# Multi Channel Amp



## Pilot B (Aug 25, 2014)

I'm setting up a home theater. There seems to be a limited number of better multi channel amps. I am currently leaning toward an ATI 6007. I have not heard it as yet, but I will and when I do this will determine if it stays on list.
My question is any recommendations for multi channel amp.
Any feedback on the ATI 6007. Looking for more up to date info.


----------



## vidiot33 (Dec 12, 2013)

Hi: Don't have specific experience with that particular model, but ATI has a well-deserved reputation for making quality amps. The best value in amps, in my opinion ( and many others who have used them), is Emotiva.


----------



## tcarcio (Jun 27, 2007)

Hi PB. I don't have experience with the ATI but I am sure someone here does. I can say that Emotiva amps seem to be a good choice at a reasonable price so it may be something else to consider. https://emotiva.com/

Vidiot 33 beat me to it.....:T


----------



## Peter Loeser (Aug 11, 2012)

Given your apparent budget - look at Emotiva, NAD, Rotel, Marantz, Yamaha, Parasound, B&K, Anthem.


----------



## nova (Apr 30, 2006)

Could also consider used. I picked up a couple of very nice used amps for very reasonable prices.


----------



## Pilot B (Aug 25, 2014)

never say never


----------



## Goozoo (Jun 19, 2014)

Having had many different surround amps those in your budget range would be a used Anthem or Emotiva XPR line. The Anthem line is the most transparent and accurate, but Emotiva gear is equally robust.


----------



## WLDock (Dec 19, 2009)

TO DO: Please carry on the multi-channel amp thread from the point where it stops, starting with the post that belongs under its last header. The lines after this have no role here.

INFORMATION GIVEN:
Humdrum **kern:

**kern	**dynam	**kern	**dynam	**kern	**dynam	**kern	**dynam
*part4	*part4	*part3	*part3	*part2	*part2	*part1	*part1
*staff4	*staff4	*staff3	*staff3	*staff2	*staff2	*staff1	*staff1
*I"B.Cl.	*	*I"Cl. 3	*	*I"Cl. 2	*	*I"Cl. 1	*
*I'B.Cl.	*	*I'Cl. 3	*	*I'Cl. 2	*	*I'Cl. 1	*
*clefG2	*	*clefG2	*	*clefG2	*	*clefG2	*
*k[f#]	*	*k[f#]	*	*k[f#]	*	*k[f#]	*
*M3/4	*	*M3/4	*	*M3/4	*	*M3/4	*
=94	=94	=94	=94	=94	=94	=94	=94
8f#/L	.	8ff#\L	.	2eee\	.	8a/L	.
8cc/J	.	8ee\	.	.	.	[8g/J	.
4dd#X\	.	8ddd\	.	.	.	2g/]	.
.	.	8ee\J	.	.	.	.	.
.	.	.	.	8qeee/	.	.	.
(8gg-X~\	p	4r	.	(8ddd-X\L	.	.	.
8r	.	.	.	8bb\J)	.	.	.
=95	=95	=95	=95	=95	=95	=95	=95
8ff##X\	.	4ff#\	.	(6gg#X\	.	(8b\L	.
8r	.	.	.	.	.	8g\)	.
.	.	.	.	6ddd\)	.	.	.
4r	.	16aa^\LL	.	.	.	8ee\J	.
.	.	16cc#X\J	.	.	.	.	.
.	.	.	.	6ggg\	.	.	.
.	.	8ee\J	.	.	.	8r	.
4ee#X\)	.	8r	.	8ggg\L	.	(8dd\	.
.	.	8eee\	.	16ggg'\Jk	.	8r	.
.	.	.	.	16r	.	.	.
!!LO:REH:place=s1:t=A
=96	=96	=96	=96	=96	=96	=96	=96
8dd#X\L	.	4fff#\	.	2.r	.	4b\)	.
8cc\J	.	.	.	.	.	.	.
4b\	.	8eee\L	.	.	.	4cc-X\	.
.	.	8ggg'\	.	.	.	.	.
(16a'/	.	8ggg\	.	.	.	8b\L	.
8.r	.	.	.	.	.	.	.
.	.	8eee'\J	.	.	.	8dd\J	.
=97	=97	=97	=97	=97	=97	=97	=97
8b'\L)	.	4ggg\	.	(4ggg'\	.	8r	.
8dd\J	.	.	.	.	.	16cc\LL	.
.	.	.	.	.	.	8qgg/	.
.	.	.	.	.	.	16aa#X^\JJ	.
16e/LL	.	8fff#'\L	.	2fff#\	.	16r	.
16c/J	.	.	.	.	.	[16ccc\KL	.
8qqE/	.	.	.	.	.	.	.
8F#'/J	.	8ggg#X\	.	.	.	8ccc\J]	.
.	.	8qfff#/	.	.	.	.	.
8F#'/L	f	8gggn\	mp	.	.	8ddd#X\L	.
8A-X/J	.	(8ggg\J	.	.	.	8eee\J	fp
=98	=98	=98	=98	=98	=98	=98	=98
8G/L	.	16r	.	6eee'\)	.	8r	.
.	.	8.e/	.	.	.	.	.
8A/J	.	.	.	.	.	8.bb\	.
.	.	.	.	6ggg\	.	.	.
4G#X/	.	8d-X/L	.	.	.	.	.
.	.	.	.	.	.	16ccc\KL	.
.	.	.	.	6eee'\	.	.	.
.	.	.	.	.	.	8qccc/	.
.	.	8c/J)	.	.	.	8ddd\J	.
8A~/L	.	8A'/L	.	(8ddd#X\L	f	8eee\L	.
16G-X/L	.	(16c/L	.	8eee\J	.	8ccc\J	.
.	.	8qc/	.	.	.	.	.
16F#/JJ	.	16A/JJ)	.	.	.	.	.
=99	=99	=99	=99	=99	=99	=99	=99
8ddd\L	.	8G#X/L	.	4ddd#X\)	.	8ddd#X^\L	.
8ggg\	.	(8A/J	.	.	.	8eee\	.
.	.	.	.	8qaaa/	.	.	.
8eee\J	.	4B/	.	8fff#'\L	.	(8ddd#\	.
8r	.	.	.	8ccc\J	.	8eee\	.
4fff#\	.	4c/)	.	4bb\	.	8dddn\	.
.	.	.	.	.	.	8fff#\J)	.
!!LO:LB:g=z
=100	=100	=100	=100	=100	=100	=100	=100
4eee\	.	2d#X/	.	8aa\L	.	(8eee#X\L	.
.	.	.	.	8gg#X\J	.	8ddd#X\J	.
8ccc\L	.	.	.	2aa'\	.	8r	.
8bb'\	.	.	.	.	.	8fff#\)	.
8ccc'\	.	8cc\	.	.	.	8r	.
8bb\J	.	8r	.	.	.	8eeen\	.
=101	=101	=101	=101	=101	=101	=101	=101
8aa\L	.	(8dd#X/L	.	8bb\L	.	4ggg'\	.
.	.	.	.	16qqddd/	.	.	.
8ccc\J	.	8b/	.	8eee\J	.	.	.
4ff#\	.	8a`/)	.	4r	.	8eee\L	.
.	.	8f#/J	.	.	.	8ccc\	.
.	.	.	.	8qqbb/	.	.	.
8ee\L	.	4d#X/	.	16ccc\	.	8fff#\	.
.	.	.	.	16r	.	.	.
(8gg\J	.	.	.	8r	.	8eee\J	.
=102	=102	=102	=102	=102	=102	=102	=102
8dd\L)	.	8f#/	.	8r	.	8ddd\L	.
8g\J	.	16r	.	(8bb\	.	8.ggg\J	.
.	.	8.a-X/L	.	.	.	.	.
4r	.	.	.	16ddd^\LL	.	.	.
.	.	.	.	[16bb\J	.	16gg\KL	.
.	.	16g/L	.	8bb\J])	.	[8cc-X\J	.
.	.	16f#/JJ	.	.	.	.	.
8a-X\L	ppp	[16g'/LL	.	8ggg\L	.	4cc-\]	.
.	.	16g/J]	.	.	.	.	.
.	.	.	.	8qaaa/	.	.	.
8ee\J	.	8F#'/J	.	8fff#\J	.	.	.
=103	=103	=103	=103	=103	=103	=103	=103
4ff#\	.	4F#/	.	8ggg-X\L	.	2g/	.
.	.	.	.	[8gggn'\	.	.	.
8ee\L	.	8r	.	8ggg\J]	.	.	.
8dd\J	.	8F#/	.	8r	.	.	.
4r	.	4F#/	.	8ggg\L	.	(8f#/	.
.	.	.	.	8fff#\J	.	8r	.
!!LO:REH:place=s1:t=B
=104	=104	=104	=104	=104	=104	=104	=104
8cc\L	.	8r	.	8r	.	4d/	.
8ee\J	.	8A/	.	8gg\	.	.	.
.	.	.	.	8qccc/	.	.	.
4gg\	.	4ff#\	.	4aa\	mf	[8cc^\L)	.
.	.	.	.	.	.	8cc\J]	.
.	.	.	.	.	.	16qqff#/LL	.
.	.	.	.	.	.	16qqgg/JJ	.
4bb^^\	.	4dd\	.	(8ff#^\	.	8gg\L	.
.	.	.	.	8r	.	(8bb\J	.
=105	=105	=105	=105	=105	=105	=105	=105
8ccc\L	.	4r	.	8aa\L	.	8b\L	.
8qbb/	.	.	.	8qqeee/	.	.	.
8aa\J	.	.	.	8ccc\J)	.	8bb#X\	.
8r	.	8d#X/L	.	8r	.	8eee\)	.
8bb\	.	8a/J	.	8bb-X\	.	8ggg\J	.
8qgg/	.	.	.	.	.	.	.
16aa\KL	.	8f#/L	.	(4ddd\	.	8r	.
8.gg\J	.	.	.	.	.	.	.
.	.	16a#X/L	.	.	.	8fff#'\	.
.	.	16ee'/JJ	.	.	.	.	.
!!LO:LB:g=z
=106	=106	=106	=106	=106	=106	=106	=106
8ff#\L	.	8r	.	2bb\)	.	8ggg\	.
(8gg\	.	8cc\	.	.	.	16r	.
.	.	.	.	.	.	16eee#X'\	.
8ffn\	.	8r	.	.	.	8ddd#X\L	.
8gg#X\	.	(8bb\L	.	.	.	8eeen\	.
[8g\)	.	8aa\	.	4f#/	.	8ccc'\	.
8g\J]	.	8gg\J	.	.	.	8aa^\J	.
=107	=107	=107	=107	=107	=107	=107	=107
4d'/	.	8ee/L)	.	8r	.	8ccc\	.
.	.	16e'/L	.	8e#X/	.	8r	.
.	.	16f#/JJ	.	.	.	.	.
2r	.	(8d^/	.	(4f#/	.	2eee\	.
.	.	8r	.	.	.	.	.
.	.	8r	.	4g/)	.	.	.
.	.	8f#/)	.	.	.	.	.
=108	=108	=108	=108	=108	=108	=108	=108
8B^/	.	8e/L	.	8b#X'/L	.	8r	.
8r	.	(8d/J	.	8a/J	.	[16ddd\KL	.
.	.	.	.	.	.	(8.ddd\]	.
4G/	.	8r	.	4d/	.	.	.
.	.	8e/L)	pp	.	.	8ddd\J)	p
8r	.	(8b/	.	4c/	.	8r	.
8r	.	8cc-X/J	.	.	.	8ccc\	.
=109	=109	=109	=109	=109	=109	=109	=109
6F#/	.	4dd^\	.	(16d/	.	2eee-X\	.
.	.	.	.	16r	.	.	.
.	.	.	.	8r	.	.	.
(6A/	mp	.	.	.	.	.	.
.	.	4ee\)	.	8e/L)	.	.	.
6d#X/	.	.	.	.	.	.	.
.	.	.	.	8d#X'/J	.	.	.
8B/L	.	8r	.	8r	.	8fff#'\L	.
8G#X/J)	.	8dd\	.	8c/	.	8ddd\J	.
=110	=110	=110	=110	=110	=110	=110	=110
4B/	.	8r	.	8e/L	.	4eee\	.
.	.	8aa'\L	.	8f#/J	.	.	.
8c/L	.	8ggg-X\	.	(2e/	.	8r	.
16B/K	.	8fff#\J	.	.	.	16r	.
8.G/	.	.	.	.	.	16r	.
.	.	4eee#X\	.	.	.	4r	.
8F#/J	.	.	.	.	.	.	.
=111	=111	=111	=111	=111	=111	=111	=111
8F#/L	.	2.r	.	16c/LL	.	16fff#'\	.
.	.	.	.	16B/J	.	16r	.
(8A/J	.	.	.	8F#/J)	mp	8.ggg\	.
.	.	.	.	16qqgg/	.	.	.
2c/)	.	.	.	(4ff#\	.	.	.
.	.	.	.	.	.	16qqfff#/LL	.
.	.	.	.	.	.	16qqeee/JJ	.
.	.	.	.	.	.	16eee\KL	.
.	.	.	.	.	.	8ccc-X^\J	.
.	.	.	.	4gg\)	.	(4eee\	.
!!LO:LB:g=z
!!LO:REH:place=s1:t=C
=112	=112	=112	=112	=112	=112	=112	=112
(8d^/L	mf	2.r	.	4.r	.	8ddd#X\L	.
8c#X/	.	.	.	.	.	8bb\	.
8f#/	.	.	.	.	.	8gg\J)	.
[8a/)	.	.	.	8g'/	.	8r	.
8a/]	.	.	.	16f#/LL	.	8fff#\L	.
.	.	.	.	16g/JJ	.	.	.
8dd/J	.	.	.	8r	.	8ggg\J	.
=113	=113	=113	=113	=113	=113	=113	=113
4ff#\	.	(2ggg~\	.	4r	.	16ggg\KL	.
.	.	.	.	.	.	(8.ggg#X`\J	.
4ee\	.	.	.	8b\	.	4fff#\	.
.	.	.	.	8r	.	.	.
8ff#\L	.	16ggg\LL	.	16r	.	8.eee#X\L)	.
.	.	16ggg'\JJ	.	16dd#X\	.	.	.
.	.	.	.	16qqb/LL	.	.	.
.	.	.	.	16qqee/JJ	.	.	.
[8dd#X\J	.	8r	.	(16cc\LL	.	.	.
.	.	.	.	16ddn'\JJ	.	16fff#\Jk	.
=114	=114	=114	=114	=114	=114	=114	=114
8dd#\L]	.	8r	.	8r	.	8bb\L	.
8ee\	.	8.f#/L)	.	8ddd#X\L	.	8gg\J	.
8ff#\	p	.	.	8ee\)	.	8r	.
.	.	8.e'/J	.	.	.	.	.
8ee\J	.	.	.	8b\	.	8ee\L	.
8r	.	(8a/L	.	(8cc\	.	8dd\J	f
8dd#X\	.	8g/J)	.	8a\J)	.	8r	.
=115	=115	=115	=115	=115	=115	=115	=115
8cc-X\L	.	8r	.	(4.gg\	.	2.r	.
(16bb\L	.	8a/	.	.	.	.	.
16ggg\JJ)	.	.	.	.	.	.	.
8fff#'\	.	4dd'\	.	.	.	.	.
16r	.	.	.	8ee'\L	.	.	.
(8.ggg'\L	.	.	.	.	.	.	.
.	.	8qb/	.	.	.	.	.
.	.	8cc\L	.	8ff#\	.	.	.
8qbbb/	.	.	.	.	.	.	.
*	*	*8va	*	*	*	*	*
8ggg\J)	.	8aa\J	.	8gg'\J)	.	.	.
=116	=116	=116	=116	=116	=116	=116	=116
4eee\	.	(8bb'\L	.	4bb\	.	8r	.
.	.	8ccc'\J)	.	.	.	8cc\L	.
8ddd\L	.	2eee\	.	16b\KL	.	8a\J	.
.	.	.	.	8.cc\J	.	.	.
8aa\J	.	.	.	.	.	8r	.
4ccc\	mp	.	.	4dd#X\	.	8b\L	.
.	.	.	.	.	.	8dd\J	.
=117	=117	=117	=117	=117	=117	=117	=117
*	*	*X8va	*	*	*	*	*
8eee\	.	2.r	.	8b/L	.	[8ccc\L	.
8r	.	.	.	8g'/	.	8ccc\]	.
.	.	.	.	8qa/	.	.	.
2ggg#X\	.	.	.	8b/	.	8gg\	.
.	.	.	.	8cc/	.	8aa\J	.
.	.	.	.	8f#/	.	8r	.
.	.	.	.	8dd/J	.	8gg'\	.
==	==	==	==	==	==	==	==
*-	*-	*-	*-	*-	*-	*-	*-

RESPONSE TO THIS EXERCISE:
While this level of amp is out of my league it does raise an interesting question. Which will offer the most performance, the $8K multi-channel ATI or somethinmg like four Emotiva XPR-2 amps? Trying both setups would be the only way to know. Its only money! :spend: LOL!


----------



## Pilot B (Aug 25, 2014)

That doesn't say much for ATI if that were there case. I suspect there is a difference.


----------



## istvan (Jul 5, 2013)

I have a Pioneer SC-25 and I use the mains of the amp to feed the tweets. I use the pre-outs to feed a Yamaha surround amp that has 6 channel in and use those outputs to feed the lows. The Yamaha is more than adequate to power the lower frequencies and the setup gives me the ability to tri-amp and bi-amp the fronts and get more power overall. There are several older power amp models out there that can take separate channel inputs. Its a simple solution that doesn't break the bank.


----------



## WLDock (Dec 19, 2009)

Pilot B said:


> That doesn't say much for ATI if that were there case. I suspect there is a difference.


How would one really know? Look at it this way. The 6000 series is the best that ATI has to offer ...and the the multi channel design has to stuff a lot into a limited space. ATI is known as making pro quality gear and this line is not exactly affordable.. Two 20 Amp lines! Whew! now that's some current capability!









Emotiva on the other hand is one of the value leaders in the market. The XPA is their attempt at a high end offering. Their two channel is $2376 cheaper than the ATI 2 ch.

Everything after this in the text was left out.